Elle définit et met en place la politique du médicament et des dispositifs
médicaux stériles propre à l’établissement, dans le respect des directives en
vigueur et veille tout particulièrement à améliorer le bon usage du médicament.
VOTRE DROIT D’ACCÈS AU DOSSIER MÉDICAL
(cf. art. L.1111-7 et R.1111-2 à R.1111-9 du code de la santé publique)

- demande de communication de dossier médical
Un dossier médical est constitué au sein de l’établissement.
Il comporte toutes les informations de santé vous concernant. Pour faciliter
la demande d’accès à ces informations, vous pouvez imprimer le document ci-contre,
le compléter et l’envoyer à la direction du Centre Médical.
Si vous choisissez de consulter le dossier sur place, cette consultation
est gratuite. Si vous souhaitez obtenir copie de tout ou partie des éléments de
votre dossier, les frais, limités au coût de reprographie (et d’envoi, si vous souhaitez
un envoi à domicile) sont à votre charge.
CHARTE DU PATIENT HOSPITALISÉ

- charte du patient hospitalisé
circulaire n° DHOS/E1/DGS/SD1B/SD1C/SD4A/2006/90
du 2 mars 2006 relative aux droits des personnes hospitalisées et
comportant une charte de la personne hospitalisée
1. L’accès au service public hospitalier
Toute personne est libre de choisir l’établissement de santé qui la prendra en charge, dans la limite des possibilités de chaque établissement. Le service public hospitalier est accessible à tous, en particulier aux personnes démunies et, en cas d’urgence, aux personnes sans couverture sociale. Il est adapté aux personnes handicapées.
2. Les soins
Les établissements de santé garantissent la qualité de l’accueil, des traitements et des soins. Ils sont attentifs au soulagement de la douleur et mettent tout en oeuvre pour assurer à chacun une vie digne, avec une attention particulière à la fin de vie.

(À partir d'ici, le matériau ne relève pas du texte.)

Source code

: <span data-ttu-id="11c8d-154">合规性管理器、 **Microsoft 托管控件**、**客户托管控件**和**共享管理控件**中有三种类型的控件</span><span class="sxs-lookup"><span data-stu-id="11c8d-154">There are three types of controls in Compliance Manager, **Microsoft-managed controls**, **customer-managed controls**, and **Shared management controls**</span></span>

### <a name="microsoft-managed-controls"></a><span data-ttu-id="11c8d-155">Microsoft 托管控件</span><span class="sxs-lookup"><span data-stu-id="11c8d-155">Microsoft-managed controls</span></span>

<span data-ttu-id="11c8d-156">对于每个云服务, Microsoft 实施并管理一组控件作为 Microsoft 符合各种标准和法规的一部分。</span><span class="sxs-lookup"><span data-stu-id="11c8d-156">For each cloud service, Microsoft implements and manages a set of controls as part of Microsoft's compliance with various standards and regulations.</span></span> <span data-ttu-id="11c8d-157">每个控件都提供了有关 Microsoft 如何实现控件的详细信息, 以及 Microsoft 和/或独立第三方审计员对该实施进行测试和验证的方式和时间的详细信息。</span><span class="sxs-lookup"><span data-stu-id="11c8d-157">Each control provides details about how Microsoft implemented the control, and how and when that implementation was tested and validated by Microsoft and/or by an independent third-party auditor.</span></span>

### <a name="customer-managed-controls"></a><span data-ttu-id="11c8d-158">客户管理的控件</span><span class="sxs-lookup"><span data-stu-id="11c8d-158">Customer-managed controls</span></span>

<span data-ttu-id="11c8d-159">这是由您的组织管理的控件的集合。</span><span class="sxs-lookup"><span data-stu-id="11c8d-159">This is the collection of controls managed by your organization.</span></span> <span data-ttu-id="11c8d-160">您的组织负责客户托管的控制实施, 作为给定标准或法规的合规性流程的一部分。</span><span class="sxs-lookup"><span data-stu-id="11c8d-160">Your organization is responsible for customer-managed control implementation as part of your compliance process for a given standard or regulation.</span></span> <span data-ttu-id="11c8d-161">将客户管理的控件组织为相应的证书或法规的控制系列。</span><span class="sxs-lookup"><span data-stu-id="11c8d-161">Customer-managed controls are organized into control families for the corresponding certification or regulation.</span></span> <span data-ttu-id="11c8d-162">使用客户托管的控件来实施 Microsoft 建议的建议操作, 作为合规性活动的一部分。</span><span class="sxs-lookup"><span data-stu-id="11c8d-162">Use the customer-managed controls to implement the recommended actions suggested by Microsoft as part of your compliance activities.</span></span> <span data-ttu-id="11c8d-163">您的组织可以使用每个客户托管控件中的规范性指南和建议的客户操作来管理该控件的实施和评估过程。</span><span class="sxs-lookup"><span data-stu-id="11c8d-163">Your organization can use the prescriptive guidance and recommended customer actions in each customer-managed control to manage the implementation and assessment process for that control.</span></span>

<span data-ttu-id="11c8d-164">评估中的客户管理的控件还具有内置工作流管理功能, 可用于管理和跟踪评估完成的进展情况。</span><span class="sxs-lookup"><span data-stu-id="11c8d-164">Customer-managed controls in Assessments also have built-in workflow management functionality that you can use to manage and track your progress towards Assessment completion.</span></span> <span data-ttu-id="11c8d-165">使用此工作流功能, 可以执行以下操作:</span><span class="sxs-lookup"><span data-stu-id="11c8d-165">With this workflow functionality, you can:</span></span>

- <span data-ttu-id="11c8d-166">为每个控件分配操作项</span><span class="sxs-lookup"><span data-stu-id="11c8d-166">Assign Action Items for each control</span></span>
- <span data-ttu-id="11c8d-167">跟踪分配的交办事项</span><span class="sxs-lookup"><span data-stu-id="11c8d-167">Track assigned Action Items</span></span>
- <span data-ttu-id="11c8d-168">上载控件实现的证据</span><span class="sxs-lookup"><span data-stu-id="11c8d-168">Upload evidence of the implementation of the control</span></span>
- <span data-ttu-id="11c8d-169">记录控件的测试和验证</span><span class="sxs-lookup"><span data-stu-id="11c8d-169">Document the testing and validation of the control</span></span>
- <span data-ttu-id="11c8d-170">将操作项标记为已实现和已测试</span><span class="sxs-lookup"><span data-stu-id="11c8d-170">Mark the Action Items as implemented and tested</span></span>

3. L’information du patient et de ses proches
L’information donnée au patient doit être accessible et loyale. La personne hospitalisée participe aux choix thérapeutiques qui la concernent. Elle peut se faire assister par une personne de confiance qu’elle choisit librement.
4. Principe général du consentement préalable
Un acte médical ne peut être pratiqué qu’avec e consentement libre et éclairé du patient. Celui-ci a le droit de refuser tout traitement. Toute personne majeure peut exprimer ses souhaits quant à sa fin de vie dans des directives anticipées.
5. Consentement spécifique pour certains actes
Un consentement spécifique est prévu, notamment, pour les personnes participant à une recherche biomédicale, pour le don et l’utilisation des éléments et produits du corps humain et pour les actes de dépistage.
6. La recherche biomédicale
Une personne à qui il est proposé de participer à une recherche biomédicale est informée, notamment, sur les bénéfices attendus et les risques prévisibles. Son accord est donné par écrit. Son refus n’aura pas de conséquence sur la qualité des soins qu’elle recevra.
7. La liberté individuelle
La personne hospitalisée peut, sauf exceptions prévues par la loi, quitter à tout moment l’établissement après avoir été informée des risques éventuels auxquels elle s’expose.
8. Le respect de la personne et de son intimité
La personne hospitalisée est traitée avec égards. Ses croyances sont respectées. Son intimité est préservée ainsi que sa tranquillité.
9. Le droit à la vie privée et à la confidentialité
Le respect de la vie privée est garanti à toute personne ainsi que la confidentialité des informations personnelles, administratives, médicales et sociales qui la concernent.
10. L’accès au dossier médical
La personne hospitalisée (ou ses représentants légaux) bénéficie d’un accès direct aux informations de santé la concernant. Sous certaines conditions, ses ayants droit, en cas de décès, bénéficient de ce même droit.
11. Les voies de recours
La personne hospitalisée peut exprimer des observations sur les soins et sur l’accueil qu’elle a reçus. Dans chaque établissement, une commission des relations avec les usagers et de la qualité de la prise en charge veille, notamment, au respect des droits des usagers. Toute personne dispose du droit d’être entendue par un responsable de l’établissement pour exprimer ses griefs et de demander réparation des préjudices qu’elle estimerait avoir subis, dans le cadre d’une procédure de règlement amiable des litiges et/ou devant les tribunaux.